In 1975, there may have been commercial manufacturers of raft frames. But none were listed in the Yellow Pages, and there was nowhere else to look. I figured out fairly quickly that the only way I was going to get a frame for my new big raft was to build it myself.
For ideas, I went to Bill McGinnis’s book Whitewater Rafting, and found several sketches of very elaborate raft frames built of wood. I could work in wood. In fact, I could make my raft frame even more elaborate than those in the book.
I measured the raft, my big 48-quart ice chest, my three-burner Coleman stove, my river bags, and everything else I wanted to take on my next raft trip. I even measured my wife. But that’s another story. After making many scale drawings of my ideas, I finally settled on a design that I liked. I bought a van load of plywood, dimensional lumber and hardware and set to work.
It took a couple of months, but in June of 1976, I pumped up my raft—named Mariah, for obvious reasons—and assembled World’s Greatest Raft Frame.
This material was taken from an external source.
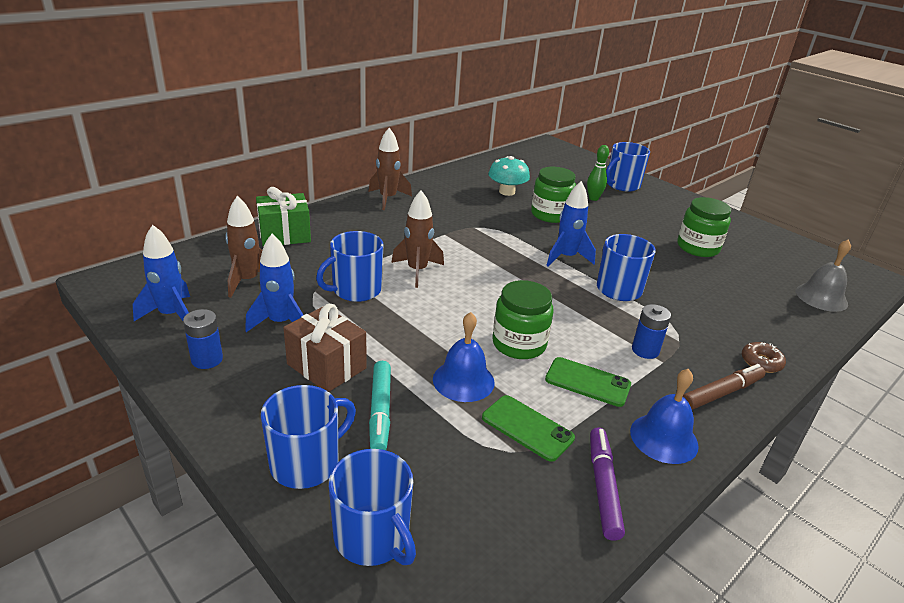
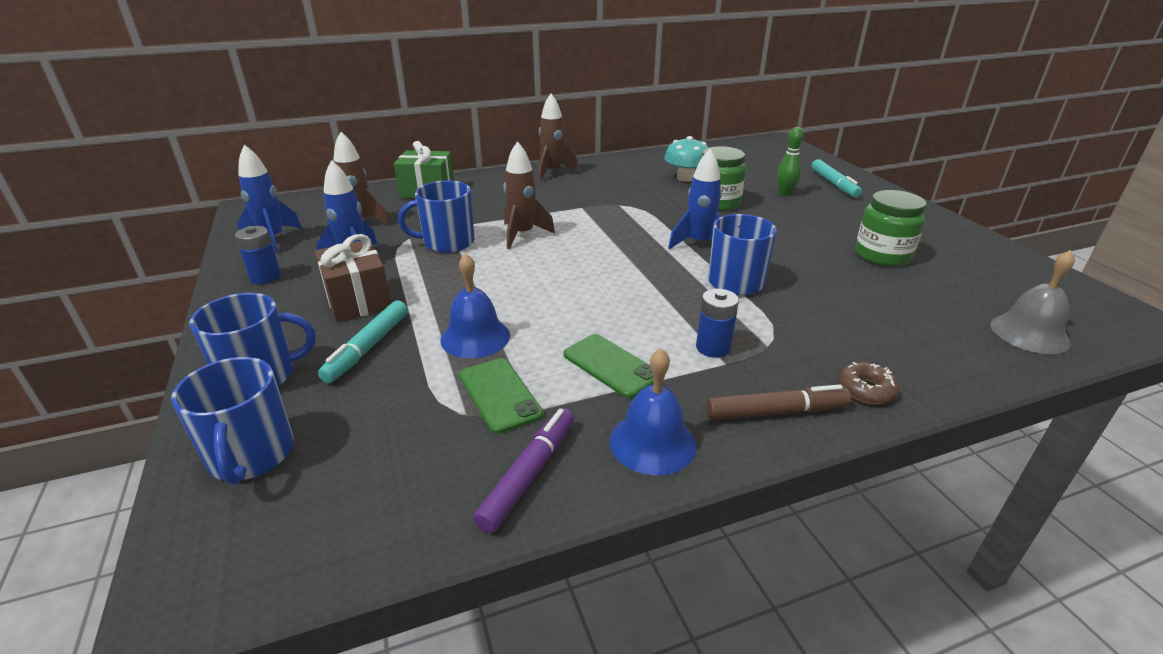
camera: 25 degrees right, 0 degrees up
(519, 344) = (567, 315): green jar -> none
(622, 185) = (833, 184): blue mug -> turquoise marker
It filled half of my garage, and looked really good. I spent the next few weeks applying layer upon layer of polyurethane varnish.
By the time the frame was ready to take rafting, Jackie was pregnant, so the Wild Rogue trip was postponed indefinitely. In consolation, we instead floated the Grants Pass to Grave Creek section of the river at Labor Day, two months before our son was born. It was almost painful to tear down the raft at Grave Creek!